#### TASK REQUIREMENTS
Return everything from "Residents often request" down to "to more conflicts." in the speed limit passage, copied word for word.

Residents often request that speed limits be lowered with the expectation that this will lower traffic speeds. However, studies have shown that most people drive at the speed they are comfortable with for the given conditions regardless of the posted speed limit. There is little or no significant change in speeds following the posting of a revised speed limit. This is true whether the speed limit is increased or decreased. Also, safety is not improved by establishing unreasonably low-speed limits, since this only encourages more variation in vehicle speeds, leading to more conflicts.
The Texas Transportation Code states that "an operator may not drive at a speed greater than is reasonable and prudent under the circumstances then existing". Therefore, regardless of the posted speed limit, every driver has a duty to drive at a reasonable and safe speed for the conditions at that time.

#### DATASET EXCERPTS
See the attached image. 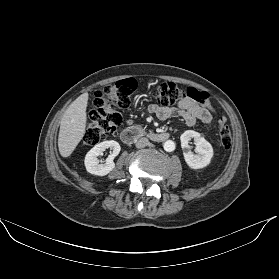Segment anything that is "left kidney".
Segmentation results:
<instances>
[{"mask_svg":"<svg viewBox=\"0 0 279 279\" xmlns=\"http://www.w3.org/2000/svg\"><path fill=\"white\" fill-rule=\"evenodd\" d=\"M191 139H194L196 145L195 152L197 154H193L190 151L189 141ZM180 140L185 162L190 168L200 169L210 164L213 157V148L200 133L193 130H187L181 134Z\"/></svg>","mask_w":279,"mask_h":279,"instance_id":"left-kidney-1","label":"left kidney"}]
</instances>
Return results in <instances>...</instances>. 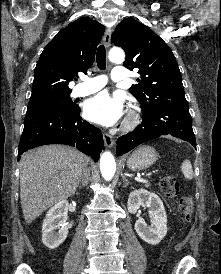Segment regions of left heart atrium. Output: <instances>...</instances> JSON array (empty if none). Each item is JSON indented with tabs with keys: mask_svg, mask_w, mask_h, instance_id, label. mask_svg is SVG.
Masks as SVG:
<instances>
[{
	"mask_svg": "<svg viewBox=\"0 0 221 274\" xmlns=\"http://www.w3.org/2000/svg\"><path fill=\"white\" fill-rule=\"evenodd\" d=\"M83 112L94 123L112 126L123 116L124 100L119 95L101 92L85 102Z\"/></svg>",
	"mask_w": 221,
	"mask_h": 274,
	"instance_id": "39dd6f15",
	"label": "left heart atrium"
}]
</instances>
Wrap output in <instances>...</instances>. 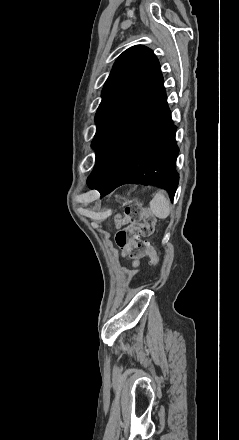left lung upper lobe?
Returning <instances> with one entry per match:
<instances>
[{
  "mask_svg": "<svg viewBox=\"0 0 239 440\" xmlns=\"http://www.w3.org/2000/svg\"><path fill=\"white\" fill-rule=\"evenodd\" d=\"M160 75L156 55L145 46H132L118 57L102 90V102L95 116L97 131L91 144L93 148Z\"/></svg>",
  "mask_w": 239,
  "mask_h": 440,
  "instance_id": "left-lung-upper-lobe-1",
  "label": "left lung upper lobe"
}]
</instances>
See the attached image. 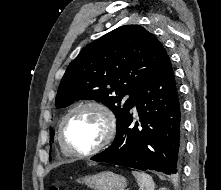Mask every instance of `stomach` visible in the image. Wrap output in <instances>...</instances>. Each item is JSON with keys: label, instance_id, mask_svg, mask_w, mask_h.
Listing matches in <instances>:
<instances>
[{"label": "stomach", "instance_id": "obj_1", "mask_svg": "<svg viewBox=\"0 0 221 190\" xmlns=\"http://www.w3.org/2000/svg\"><path fill=\"white\" fill-rule=\"evenodd\" d=\"M79 183L85 184L94 190H124L127 180L124 176L111 171H103L95 175H88L78 179Z\"/></svg>", "mask_w": 221, "mask_h": 190}]
</instances>
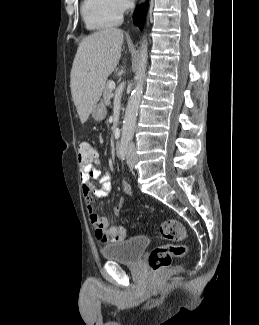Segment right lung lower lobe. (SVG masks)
<instances>
[{
    "mask_svg": "<svg viewBox=\"0 0 259 325\" xmlns=\"http://www.w3.org/2000/svg\"><path fill=\"white\" fill-rule=\"evenodd\" d=\"M147 7H148V1L146 2V4L144 6H139L134 15H133V19L134 22L136 23V25H138L141 29L143 27L144 24V20H145V16H146V12H147Z\"/></svg>",
    "mask_w": 259,
    "mask_h": 325,
    "instance_id": "right-lung-lower-lobe-1",
    "label": "right lung lower lobe"
}]
</instances>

#### WRITTEN REPLY
Residents often request that speed limits be lowered with the expectation that this will lower traffic speeds. However, studies have shown that most people drive at the speed they are comfortable with for the given conditions regardless of the posted speed limit. There is little or no significant change in speeds following the posting of a revised speed limit. This is true whether the speed limit is increased or decreased. Also, safety is not improved by establishing unreasonably low-speed limits, since this only encourages more variation in vehicle speeds, leading to more conflicts.